WRITTEN TASK
Go from the first line of the listing through the line with "reporters should be", and give those lines again with "Page" changed to "Sheet" and nothing else altered.

DATASET EXCERPTS
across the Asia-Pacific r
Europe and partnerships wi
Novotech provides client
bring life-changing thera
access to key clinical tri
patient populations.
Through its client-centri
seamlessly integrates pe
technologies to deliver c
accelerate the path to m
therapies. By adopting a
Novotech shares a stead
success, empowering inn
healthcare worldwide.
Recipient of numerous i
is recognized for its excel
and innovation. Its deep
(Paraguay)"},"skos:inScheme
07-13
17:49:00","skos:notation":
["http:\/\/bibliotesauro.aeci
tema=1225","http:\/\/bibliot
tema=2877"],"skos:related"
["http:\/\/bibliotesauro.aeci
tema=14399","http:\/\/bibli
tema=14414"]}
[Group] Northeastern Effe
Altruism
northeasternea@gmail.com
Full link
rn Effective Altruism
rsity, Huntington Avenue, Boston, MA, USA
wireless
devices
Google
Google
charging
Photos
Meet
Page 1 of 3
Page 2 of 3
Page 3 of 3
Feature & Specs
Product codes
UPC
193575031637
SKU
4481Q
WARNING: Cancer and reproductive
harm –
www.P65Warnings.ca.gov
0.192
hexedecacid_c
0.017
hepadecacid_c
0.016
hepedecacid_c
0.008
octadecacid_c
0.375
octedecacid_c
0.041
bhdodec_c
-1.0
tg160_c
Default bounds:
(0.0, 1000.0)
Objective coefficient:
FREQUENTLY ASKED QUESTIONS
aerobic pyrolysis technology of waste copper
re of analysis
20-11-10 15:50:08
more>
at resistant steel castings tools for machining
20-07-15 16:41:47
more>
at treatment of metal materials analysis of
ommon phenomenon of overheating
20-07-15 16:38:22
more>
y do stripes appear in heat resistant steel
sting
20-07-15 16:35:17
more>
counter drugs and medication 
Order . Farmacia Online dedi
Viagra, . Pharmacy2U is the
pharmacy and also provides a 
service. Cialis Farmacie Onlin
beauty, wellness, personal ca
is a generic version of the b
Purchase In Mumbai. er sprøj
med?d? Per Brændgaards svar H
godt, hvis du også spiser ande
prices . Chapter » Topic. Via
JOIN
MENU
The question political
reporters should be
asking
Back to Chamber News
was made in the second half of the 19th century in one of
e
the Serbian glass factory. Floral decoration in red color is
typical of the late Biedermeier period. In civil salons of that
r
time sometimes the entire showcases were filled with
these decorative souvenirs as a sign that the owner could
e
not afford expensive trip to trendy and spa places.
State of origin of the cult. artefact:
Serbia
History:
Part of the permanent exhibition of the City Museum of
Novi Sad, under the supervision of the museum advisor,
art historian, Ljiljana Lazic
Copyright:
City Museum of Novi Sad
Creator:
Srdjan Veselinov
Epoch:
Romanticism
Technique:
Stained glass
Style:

RESULT BELOW
across the Asia-Pacific r
Europe and partnerships wi
Novotech provides client
bring life-changing thera
access to key clinical tri
patient populations.
Through its client-centri
seamlessly integrates pe
technologies to deliver c
accelerate the path to m
therapies. By adopting a
Novotech shares a stead
success, empowering inn
healthcare worldwide.
Recipient of numerous i
is recognized for its excel
and innovation. Its deep
(Paraguay)"},"skos:inScheme
07-13
17:49:00","skos:notation":
["http:\/\/bibliotesauro.aeci
tema=1225","http:\/\/bibliot
tema=2877"],"skos:related"
["http:\/\/bibliotesauro.aeci
tema=14399","http:\/\/bibli
tema=14414"]}
[Group] Northeastern Effe
Altruism
northeasternea@gmail.com
Full link
rn Effective Altruism
rsity, Huntington Avenue, Boston, MA, USA
wireless
devices
Google
Google
charging
Photos
Meet
Sheet 1 of 3
Sheet 2 of 3
Sheet 3 of 3
Feature & Specs
Product codes
UPC
193575031637
SKU
4481Q
WARNING: Cancer and reproductive
harm –
www.P65Warnings.ca.gov
0.192
hexedecacid_c
0.017
hepadecacid_c
0.016
hepedecacid_c
0.008
octadecacid_c
0.375
octedecacid_c
0.041
bhdodec_c
-1.0
tg160_c
Default bounds:
(0.0, 1000.0)
Objective coefficient:
FREQUENTLY ASKED QUESTIONS
aerobic pyrolysis technology of waste copper
re of analysis
20-11-10 15:50:08
more>
at resistant steel castings tools for machining
20-07-15 16:41:47
more>
at treatment of metal materials analysis of
ommon phenomenon of overheating
20-07-15 16:38:22
more>
y do stripes appear in heat resistant steel
sting
20-07-15 16:35:17
more>
counter drugs and medication 
Order . Farmacia Online dedi
Viagra, . Pharmacy2U is the
pharmacy and also provides a 
service. Cialis Farmacie Onlin
beauty, wellness, personal ca
is a generic version of the b
Purchase In Mumbai. er sprøj
med?d? Per Brændgaards svar H
godt, hvis du også spiser ande
prices . Chapter » Topic. Via
JOIN
MENU
The question political
reporters should be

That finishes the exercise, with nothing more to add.